When I fire up my computer in the morning, the first thing I do is use a password to log on to the workstation and the network. Starting my mail requires another login, as does browsing the Web through the corporate firewall. Getting into our editorial production system requires another login. And I haven't done any work yet.
Password profusion has become a serious annoyance, especially to people like me who work on corporate networks. And it's more than a nuisance. The difficulty of memorizing multiple passwords and remembering which password goes with what account drives people to such practices as using the same password for multiple accounts. Some people choose easy-to-remember--and easily guessed--passwords such as a phone number. Others paste their passwords to their monitors with sticky notes. By encouraging such practices, the ceaseless demand for passwords can jeopardize the network security it is designed to protect.
This situation is not likely to improve soon. Programs from different companies don't cooperate, so neither your e-mail post office nor your accounting system may understand that you have already logged in to the network. Systems designed to provide a single login for all services are often very difficult to implement.
Over the longer run, things will get better, and passwords, which experts regard as the weakest link in network security, will become less important and may even disappear. Security specialists say accounts can be protected by three things: something you know, such as a password; something you have, such as an access card; or something you are, such as your fingerprint. Over time, what you are and what you have, probably in combination, will replace what you know.
Perhaps the most widely used security devices today are tokens, like the RSA SecurID from Security Dynamics. The SecurID is a card or a key fob that displays a six-digit number that changes every 30 seconds. To log in to a system, you have to enter that number while it is displayed, making it, in effect, a password that is only used once.
Smart cards are a step up in convenience and security--a rare combination. They can be inserted in a special reader or incorporated into an ID badge that can be read from a distance. All the user has to do is enter a PIN number. Most systems will lock a workstation if the card is removed. The system is expensive, though, and many users find it cumbersome to carry a card around all the time.
The hottest idea in the security field is biometrics, the use of some physical characteristic that uniquely identifies you. The most widely used systems use a small pad that reads your fingerprint and lets you in only if it matches the record on file. Others use a small camera to scan the iris of your eye for the same sort of pattern checking. Voiceprints and signatures written on a pressure-sensitive pad are also possibilities.
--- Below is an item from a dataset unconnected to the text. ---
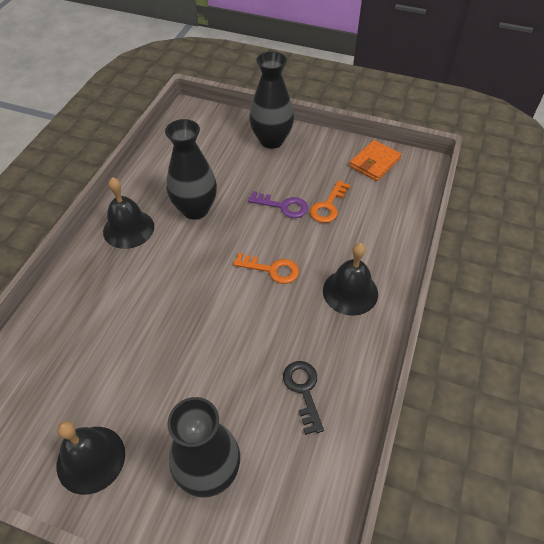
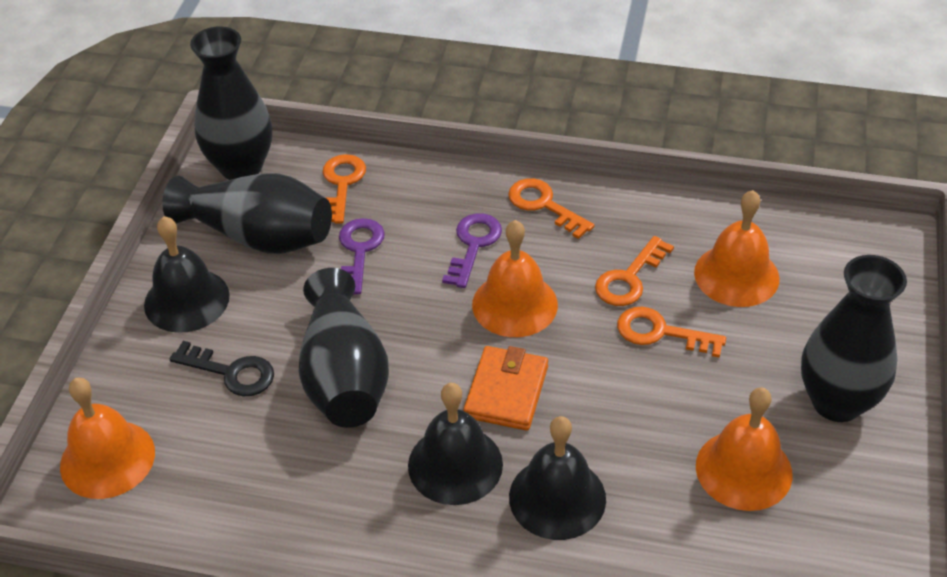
black vase: [165,119,217,220] [167,397,240,497] [249,51,294,149] = 3 -> [162,173,332,254] [190,26,272,180] [299,268,389,428] [801,255,907,422] = 4
orange bell: none = 0 -> [60,377,155,499] [472,220,558,337] [694,190,780,307] [696,387,792,511] = 4
orange key: [233,253,299,284] [310,180,351,223] = 2 -> [323,154,366,224] [508,178,595,239] [595,236,674,306] [617,307,726,358] = 4
purple key: [248,191,308,218] = 1 -> [339,218,385,294] [442,213,502,288] = 2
Biometric approaches are promising but problematic. Designers have to make sure that the computer can't be fooled by, say, a recorded voice or a latex mold of a finger. And the system needs really strong defenses so people can't steal the digital version of your fingerprint or other ID. If your password is compromised, you can set a new password. If you lose a smart card, it can be voided and a new one issued. But if someone gets hold of your digital fingerprint, there's no way to grow a new finger.
Eventually, a combination of smart cards and biometrics will likely replace passwords on corporate networks. But the approach will work only if software companies agree on a common approach to security, since no one wants to carry multiple cards.
In personal computing, there's progress in easing password hell. Microsoft Internet Explorer 5.0 can remember passwords for Web sites. Apple offers a similar feature in its new Mac OS 9. And Microsoft is using a new system called Passport, which provides a single login for all Microsoft Network services.
Be a bit careful in using these services, especially IE's password-saving function. If you leave your computer, someone else could get onto a Web site pretending to be you. Especially in the office, you may want to decline IE's offer to remember passwords.
In the business world, security is regarded as paramount. The trouble is that if security measures are too obtrusive, workers will find ways to frustrate them. If companies really want to keep their networks safe, they will have to make security easier.